#ThrowbackThursday Dorothea’s War: A First World War Nurse Tells her Story (edited by Richard Crewdson)

Throwback Thursday is a meme hosted by Renee at It’s Book Talk where we post older reviews or reviews of backlisted books. I first posted this review back in October 2016. Since that time the book has had a new and effective cover.

• Publication date: 13 Jun 2013

• Publisher: Weidenfeld & Nicolson


The evocative diaries of a young nurse stationed in northern France during the First World War, published for the first time. A rare insight into the great war for fans of CALL THE MIDWIFE.

In April 1915, Dorothea Crewdson, a newly trained Red Cross nurse, and her best friend Christie, received instructions to leave for Le Tréport in northern France. Filled with excitement at the prospect of her first paid job, Dorothea began writing a diary. ‘Who knows how long we shall really be out here? Seems a good chance from all reports of the campaigns being ended before winter but all is uncertain.’

Dorothea would go on to witness and record some of the worst tragedy of the First World War at first hand, though somehow always maintaining her optimism, curiosity and high spirits throughout. The pages of her diaries sparkle with warmth and humour as she describes the day-to-day realities and frustrations of nursing near the frontline of the battlefields, or the pleasure of a beautiful sunset, or a trip ‘joy-riding’ in the French countryside on one of her precious days off. One day she might be gossiping about her fellow nurses, or confessing to writing her diary while on shift on the ward, or illustrating the scene of the tents collapsing around them on a windy night in one of her vivid sketches. In another entry she describes picking shells out of the beds on the ward after a terrifying air raid (winning a medal for her bravery in the process).

Nearly a hundred years on, what shines out above all from the pages of these extraordinarily evocative diaries is a courageous, spirited, compassionate young woman, whose story is made all the more poignant by her tragically premature death at the end of the war just before she was due to return home.

My Thoughts & Review

Very few diaries or accounts of nursing in the First World War have survived, and if they did, many were unpublished, or retained by family members. No doubt there are a fair few lurking in various archives.

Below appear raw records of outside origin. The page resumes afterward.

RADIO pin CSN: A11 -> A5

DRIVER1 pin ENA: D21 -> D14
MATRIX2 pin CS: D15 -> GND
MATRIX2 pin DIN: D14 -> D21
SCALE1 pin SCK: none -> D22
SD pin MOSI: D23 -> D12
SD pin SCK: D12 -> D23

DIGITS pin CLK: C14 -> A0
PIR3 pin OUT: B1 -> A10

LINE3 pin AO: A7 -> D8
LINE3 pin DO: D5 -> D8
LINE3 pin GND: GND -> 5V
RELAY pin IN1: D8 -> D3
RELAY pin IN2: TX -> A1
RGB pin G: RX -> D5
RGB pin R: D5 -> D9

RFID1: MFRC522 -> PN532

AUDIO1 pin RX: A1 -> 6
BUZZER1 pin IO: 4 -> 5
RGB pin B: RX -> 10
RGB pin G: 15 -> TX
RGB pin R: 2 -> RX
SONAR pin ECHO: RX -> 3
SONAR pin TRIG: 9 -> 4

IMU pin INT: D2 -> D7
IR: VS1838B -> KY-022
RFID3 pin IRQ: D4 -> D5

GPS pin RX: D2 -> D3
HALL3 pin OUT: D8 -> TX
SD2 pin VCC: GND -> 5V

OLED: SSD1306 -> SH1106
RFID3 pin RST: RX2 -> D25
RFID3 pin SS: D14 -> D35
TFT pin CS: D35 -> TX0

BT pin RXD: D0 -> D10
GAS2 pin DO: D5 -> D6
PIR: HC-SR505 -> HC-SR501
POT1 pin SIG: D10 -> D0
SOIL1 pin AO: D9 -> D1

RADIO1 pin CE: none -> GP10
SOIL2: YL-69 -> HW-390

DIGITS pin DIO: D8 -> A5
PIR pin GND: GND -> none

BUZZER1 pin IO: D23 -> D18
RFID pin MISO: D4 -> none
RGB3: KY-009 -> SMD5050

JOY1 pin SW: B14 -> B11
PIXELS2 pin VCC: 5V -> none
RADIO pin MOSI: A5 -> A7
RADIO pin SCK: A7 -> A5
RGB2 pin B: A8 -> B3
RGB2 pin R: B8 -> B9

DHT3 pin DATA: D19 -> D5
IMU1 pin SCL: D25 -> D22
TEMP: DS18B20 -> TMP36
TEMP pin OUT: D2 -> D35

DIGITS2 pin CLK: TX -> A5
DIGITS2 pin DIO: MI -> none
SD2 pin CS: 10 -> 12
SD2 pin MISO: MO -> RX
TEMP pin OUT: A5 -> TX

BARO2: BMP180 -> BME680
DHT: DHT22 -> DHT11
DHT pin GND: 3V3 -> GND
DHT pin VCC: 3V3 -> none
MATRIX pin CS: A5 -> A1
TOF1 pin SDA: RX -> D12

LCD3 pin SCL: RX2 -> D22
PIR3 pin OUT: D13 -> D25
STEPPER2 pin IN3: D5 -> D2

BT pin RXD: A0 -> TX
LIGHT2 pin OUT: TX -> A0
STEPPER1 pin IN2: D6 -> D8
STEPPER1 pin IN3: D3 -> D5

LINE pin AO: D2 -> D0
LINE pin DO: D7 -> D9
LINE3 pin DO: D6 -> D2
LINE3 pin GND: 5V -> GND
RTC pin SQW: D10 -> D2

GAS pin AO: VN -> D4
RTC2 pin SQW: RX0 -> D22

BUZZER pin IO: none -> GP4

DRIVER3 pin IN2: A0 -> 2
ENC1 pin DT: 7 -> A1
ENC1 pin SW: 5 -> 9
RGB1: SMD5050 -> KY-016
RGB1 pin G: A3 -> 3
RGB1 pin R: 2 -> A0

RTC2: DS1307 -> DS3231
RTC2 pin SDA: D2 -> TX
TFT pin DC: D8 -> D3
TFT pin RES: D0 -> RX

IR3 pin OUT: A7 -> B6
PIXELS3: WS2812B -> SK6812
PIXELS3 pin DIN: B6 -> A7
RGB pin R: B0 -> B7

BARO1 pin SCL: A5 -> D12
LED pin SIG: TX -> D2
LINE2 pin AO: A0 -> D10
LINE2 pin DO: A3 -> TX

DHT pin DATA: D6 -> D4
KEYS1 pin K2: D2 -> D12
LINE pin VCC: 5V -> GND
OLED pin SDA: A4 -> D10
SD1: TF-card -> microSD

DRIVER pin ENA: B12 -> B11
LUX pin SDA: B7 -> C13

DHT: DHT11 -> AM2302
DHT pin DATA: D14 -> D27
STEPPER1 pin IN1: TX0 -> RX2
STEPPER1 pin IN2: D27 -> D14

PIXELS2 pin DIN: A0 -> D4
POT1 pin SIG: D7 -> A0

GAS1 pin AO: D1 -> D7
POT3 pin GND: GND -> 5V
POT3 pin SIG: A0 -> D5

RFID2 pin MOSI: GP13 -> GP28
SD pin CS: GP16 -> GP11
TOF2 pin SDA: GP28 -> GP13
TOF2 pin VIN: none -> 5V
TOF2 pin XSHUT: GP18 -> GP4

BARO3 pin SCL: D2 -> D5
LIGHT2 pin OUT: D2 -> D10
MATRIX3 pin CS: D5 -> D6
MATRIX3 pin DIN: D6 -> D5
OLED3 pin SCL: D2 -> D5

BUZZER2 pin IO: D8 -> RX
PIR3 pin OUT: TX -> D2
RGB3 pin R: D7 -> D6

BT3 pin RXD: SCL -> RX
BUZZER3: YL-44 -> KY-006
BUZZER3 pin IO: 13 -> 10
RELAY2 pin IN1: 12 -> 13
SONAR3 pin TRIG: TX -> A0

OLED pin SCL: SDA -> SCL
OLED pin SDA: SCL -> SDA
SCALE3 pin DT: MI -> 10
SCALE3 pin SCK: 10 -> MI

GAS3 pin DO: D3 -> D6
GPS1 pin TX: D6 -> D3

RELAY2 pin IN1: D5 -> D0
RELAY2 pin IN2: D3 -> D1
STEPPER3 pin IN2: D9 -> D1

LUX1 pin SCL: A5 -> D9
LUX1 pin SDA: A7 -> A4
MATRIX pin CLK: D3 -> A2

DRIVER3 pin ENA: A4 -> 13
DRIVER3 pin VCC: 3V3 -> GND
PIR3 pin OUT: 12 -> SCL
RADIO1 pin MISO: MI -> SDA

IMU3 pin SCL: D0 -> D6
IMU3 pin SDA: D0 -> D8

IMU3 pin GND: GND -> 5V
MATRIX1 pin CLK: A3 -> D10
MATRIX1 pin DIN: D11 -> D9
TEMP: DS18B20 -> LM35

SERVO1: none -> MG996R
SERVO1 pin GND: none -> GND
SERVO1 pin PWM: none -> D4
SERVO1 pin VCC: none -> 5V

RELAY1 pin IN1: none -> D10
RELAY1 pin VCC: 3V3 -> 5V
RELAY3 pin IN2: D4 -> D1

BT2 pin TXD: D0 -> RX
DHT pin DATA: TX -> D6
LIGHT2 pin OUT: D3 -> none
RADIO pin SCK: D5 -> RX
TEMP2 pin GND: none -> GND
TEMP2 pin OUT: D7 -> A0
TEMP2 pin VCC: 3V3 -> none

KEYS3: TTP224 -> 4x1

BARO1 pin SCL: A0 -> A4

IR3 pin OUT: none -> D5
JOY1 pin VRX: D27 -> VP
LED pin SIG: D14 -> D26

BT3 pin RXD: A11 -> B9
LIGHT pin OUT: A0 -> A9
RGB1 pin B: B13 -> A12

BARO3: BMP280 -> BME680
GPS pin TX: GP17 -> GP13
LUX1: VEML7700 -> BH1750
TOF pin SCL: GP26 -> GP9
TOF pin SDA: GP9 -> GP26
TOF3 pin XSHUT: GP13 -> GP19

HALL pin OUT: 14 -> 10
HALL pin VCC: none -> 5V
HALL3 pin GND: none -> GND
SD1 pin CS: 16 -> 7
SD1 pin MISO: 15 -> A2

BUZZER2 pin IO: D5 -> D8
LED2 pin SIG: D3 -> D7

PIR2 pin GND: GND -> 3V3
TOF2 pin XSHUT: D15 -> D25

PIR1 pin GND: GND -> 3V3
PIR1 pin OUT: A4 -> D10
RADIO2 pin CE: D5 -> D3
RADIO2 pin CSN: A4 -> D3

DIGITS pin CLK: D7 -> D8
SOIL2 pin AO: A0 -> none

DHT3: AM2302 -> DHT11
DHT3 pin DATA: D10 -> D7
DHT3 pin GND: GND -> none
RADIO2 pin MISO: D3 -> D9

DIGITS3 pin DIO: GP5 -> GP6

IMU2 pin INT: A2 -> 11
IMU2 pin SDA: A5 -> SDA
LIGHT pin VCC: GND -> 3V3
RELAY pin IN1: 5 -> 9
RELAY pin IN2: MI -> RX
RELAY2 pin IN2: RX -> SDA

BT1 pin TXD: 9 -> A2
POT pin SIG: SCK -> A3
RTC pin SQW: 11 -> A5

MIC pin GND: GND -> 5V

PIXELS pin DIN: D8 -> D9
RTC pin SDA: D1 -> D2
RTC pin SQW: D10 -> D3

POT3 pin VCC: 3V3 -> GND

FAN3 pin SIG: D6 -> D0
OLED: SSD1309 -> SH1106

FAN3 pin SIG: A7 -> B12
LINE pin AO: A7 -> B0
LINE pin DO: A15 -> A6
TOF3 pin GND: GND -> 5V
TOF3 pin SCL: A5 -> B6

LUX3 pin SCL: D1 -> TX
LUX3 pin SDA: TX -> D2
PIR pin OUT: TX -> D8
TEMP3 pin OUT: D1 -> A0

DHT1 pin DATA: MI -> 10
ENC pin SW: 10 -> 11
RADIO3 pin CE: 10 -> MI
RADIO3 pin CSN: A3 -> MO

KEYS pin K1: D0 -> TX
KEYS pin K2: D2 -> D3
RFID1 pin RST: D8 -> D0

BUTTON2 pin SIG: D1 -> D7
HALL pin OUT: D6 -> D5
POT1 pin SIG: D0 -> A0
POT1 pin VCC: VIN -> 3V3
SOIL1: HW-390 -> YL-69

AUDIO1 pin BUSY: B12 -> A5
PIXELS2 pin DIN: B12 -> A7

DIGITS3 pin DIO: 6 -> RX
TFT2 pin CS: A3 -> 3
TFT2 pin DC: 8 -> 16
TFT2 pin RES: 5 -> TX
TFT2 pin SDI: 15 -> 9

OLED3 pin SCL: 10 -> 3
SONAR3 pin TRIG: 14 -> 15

Thanks to the nephew of Dorothea Crewdson, Richard Crewdson, who discovered and edited his aunt’s diaries, we now have the pleasure of reading them.

There is much that can be learned from reading this diary. Written by a young nurse, who started the diary as a newly trained Red Cross VAD in 1915; the diary chronicles her time during the subsequent years of the First World War, both at work and off duty. Written in an energetic, spirited and interesting way by someone who obviously had a good sense of humour. The diary also includes Dorothea’s own drawings.

Sadly Dorothea died in March 1919 after contracting peritonitis, just before she was due to return home to England, which makes the diary an even more poignant read, knowing that as a reader you are in fact reading about the last events of a young girl’s life. A valuable contribution to the social history of those times and a book that should be on the school curriculum.

To Purchase on Amazon

About The Author

Dorothea Crewdson was born in Bristol in July 1886 and brought up in Nottingham. In 1911 she enrolled in the British Red Cross as a VAD nurse and passed her exams the following year. In May 1915 she received instructions to be stationed in Le Tréport in northern France. She spent the rest of the war nursing at the frontline in various field hospitals and was awarded the military medal for her bravery. She died in March 1919 after contracting peritonitis, just before she was due to return home to England. Her diaries are edited by her nephew, Richard Crewdson.